Мы не знали никого, кто бы выезжал за границу. Выезд на неделю в Rhyl или Margate уже считался удачей. Несколько раз выезжали в Торки, это считалось далекая даль. Семьи могли выехать только на неделю, ведь именно столько длился отпуск, поэтому приходилось выбирать не очень отдаленные места. Самое близкое место для отдыха на море был Северный Уэльс.

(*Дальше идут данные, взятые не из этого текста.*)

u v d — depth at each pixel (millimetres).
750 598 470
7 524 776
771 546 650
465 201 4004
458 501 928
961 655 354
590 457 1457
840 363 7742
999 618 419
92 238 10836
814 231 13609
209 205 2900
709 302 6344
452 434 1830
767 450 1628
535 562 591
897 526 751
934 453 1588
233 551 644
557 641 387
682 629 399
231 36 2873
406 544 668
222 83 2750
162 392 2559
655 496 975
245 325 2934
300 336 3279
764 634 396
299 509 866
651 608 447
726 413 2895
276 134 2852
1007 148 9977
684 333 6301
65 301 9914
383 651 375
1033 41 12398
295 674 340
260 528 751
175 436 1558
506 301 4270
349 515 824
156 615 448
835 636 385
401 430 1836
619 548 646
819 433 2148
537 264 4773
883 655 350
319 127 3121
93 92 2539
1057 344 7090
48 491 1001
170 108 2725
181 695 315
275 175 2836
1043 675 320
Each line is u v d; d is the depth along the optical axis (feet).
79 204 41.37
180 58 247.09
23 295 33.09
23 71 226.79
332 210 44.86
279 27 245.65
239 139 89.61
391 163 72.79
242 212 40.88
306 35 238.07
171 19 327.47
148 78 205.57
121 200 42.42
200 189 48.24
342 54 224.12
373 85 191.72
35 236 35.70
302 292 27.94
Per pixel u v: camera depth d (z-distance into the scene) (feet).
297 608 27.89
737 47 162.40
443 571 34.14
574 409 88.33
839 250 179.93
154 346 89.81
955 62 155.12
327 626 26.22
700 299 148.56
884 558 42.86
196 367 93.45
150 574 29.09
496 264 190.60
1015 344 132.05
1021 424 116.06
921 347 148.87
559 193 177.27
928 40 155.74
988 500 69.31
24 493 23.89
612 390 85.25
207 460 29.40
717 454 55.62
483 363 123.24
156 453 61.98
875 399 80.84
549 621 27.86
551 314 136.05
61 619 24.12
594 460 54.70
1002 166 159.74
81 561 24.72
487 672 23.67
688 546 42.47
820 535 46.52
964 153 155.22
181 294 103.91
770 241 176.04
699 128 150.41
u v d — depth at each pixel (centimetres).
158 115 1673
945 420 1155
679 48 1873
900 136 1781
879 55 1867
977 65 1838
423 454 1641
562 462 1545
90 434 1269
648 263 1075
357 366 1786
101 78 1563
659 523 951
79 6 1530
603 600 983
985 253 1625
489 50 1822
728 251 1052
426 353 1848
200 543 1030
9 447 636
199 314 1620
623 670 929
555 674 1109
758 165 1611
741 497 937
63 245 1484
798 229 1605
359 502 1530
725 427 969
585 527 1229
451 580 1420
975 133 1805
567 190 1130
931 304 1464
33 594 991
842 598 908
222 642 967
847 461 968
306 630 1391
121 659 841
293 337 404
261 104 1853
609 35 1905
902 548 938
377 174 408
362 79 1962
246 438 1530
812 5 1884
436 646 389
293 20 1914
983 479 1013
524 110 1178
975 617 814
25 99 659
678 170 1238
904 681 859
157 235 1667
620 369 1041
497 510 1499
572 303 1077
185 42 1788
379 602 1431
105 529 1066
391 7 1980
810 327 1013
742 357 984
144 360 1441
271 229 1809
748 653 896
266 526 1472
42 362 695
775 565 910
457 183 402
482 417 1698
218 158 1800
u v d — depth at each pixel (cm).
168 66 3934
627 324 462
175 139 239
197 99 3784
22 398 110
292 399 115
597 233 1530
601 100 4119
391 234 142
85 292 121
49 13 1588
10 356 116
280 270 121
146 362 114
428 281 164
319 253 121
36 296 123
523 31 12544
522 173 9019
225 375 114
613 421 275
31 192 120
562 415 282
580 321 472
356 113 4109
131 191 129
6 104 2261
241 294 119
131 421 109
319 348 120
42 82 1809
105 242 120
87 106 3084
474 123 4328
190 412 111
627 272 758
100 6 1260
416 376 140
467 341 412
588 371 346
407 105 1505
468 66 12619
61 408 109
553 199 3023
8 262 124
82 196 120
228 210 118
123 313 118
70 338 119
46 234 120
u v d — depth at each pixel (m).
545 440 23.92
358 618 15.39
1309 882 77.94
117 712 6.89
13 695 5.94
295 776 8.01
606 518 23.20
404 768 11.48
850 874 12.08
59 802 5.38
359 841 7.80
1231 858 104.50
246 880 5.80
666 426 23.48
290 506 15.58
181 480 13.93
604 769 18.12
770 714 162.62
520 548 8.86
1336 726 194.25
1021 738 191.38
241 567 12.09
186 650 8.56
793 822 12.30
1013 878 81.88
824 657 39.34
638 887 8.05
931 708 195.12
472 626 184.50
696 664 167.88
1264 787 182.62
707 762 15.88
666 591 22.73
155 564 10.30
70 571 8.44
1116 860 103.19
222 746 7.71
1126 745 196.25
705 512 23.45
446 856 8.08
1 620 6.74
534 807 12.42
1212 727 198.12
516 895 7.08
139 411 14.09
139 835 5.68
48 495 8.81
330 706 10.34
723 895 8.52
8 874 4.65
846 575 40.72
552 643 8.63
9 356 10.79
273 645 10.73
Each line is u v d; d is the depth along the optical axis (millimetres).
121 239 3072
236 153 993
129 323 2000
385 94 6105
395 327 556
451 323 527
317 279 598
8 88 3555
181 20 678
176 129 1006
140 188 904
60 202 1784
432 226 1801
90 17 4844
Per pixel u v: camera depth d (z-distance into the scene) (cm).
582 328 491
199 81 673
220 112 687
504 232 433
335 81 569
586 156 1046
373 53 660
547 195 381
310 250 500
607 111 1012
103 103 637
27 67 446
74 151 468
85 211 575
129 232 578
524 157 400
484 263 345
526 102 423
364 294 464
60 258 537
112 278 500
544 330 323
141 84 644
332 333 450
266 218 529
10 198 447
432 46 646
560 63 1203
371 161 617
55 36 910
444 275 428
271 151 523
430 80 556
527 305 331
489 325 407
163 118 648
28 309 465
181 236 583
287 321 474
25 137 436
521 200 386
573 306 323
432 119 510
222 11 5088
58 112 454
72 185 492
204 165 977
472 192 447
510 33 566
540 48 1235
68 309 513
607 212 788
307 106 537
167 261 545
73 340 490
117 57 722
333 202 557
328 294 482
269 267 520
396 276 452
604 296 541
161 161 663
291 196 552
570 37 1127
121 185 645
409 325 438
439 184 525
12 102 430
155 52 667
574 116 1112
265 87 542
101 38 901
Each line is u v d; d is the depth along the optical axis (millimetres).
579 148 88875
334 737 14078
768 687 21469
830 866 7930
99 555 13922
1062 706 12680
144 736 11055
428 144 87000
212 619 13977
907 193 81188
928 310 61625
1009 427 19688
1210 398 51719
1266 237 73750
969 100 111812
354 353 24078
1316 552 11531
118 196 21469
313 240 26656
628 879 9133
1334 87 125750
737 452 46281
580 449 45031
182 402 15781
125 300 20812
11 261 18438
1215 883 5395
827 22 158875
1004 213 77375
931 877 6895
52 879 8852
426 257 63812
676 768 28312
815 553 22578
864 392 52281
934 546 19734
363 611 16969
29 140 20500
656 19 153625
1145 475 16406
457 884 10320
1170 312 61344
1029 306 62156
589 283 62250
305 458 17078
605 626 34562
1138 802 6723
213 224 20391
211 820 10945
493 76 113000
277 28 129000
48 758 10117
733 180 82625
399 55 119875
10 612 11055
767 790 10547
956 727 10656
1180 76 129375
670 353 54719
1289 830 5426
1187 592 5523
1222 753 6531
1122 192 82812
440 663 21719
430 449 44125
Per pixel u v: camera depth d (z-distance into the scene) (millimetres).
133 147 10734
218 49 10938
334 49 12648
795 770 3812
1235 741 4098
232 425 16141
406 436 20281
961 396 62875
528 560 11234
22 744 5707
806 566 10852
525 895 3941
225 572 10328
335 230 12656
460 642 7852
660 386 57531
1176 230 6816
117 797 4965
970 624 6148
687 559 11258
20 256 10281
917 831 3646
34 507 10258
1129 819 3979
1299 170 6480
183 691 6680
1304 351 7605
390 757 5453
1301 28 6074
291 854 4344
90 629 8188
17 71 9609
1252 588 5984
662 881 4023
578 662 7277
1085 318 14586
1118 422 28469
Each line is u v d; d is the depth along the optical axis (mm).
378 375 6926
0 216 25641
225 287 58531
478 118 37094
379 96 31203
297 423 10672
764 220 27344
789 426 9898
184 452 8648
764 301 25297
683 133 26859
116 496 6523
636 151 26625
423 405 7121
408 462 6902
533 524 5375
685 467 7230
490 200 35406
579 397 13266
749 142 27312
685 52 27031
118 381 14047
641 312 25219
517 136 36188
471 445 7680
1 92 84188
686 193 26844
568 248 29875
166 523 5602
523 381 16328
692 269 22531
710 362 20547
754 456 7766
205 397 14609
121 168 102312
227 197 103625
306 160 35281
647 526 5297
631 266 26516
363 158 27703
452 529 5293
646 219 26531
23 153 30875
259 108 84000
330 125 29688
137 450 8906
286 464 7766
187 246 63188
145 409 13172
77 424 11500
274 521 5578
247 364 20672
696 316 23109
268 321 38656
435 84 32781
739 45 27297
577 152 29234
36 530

Моя семья была типичным представителем того поколения рабочего класса. Все, кого мы знали, были счастливы своей доле. Ты имел работу, свой спорт и мог пойти выпить - все составляющие счастья налицо. Каждый в общине чувствовал таким образом, каждый, за исключением меня. Я радовался своему времяпрепровождению, но всегда чувствовал, что предназначен для чего-то ещё. Помню роскошный парк в Саттон Голдфилде, который был окрестностью Бирмингема и куда я однажды попал с дружками. Мы приехали на автобусе, а затем пошли пешком через восхитительный район, где проживали состоятельные люди. Я всегда говорил себе, что когда-нибудь заработаю достаточно денег и куплю один из этих домов. Я так и сделал только много лет спустя.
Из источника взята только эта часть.